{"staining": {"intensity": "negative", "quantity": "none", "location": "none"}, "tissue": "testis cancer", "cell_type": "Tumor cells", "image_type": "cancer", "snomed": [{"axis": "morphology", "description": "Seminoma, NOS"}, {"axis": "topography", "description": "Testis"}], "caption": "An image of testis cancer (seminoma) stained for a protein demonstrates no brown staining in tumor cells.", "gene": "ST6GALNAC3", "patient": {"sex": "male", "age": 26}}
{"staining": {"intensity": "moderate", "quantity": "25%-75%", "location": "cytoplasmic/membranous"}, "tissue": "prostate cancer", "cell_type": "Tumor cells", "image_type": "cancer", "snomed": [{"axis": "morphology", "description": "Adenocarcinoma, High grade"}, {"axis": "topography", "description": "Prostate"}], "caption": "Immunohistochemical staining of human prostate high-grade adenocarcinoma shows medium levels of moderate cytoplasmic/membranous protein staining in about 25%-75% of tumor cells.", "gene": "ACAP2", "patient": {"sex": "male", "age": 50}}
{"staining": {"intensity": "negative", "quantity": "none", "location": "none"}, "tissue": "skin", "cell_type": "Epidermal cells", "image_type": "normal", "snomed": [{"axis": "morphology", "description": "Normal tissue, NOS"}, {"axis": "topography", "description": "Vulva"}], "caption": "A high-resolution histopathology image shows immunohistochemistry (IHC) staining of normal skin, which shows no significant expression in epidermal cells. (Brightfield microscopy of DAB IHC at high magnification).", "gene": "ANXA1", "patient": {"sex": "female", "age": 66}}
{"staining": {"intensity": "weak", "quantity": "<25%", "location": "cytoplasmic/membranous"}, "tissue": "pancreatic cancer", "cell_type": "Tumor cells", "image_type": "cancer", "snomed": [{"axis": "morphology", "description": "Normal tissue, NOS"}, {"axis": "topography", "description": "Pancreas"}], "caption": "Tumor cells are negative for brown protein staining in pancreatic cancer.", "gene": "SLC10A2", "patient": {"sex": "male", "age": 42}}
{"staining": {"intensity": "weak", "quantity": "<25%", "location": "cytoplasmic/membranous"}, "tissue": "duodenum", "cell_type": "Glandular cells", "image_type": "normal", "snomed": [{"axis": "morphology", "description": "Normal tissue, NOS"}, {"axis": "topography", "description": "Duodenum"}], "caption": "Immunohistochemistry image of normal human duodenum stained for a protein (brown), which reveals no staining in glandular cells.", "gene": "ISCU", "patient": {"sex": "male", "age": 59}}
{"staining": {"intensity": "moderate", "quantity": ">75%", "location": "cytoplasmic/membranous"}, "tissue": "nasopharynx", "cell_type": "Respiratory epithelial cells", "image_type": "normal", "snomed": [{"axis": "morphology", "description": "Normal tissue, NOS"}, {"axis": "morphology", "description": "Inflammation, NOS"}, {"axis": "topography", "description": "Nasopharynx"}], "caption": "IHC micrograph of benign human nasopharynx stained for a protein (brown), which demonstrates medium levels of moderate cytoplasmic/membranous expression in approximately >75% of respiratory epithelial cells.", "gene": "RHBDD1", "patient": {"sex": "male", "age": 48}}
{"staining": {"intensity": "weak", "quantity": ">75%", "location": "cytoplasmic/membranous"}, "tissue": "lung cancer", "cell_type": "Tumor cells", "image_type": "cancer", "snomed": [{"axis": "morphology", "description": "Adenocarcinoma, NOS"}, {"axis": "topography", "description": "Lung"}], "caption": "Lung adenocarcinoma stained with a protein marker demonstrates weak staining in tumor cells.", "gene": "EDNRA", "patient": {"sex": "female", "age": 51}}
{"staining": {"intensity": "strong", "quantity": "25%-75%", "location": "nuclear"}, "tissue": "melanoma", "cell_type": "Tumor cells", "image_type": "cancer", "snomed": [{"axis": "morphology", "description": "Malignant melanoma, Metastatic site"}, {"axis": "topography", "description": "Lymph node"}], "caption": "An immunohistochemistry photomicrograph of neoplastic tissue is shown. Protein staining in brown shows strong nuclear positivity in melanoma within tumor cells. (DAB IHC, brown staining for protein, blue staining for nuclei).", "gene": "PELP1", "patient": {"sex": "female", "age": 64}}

→ WORK INSTRUCTION: From the first line of the data above through the line containing "staining of human", set each line down again exactly; include both ends and omit everything else.

→ SOLUTION TO THIS TASK:
{"staining": {"intensity": "negative", "quantity": "none", "location": "none"}, "tissue": "testis cancer", "cell_type": "Tumor cells", "image_type": "cancer", "snomed": [{"axis": "morphology", "description": "Seminoma, NOS"}, {"axis": "topography", "description": "Testis"}], "caption": "An image of testis cancer (seminoma) stained for a protein demonstrates no brown staining in tumor cells.", "gene": "ST6GALNAC3", "patient": {"sex": "male", "age": 26}}
{"staining": {"intensity": "moderate", "quantity": "25%-75%", "location": "cytoplasmic/membranous"}, "tissue": "prostate cancer", "cell_type": "Tumor cells", "image_type": "cancer", "snomed": [{"axis": "morphology", "description": "Adenocarcinoma, High grade"}, {"axis": "topography", "description": "Prostate"}], "caption": "Immunohistochemical staining of human prostate high-grade adenocarcinoma shows medium levels of moderate cytoplasmic/membranous protein staining in about 25%-75% of tumor cells.", "gene": "ACAP2", "patient": {"sex": "male", "age": 50}}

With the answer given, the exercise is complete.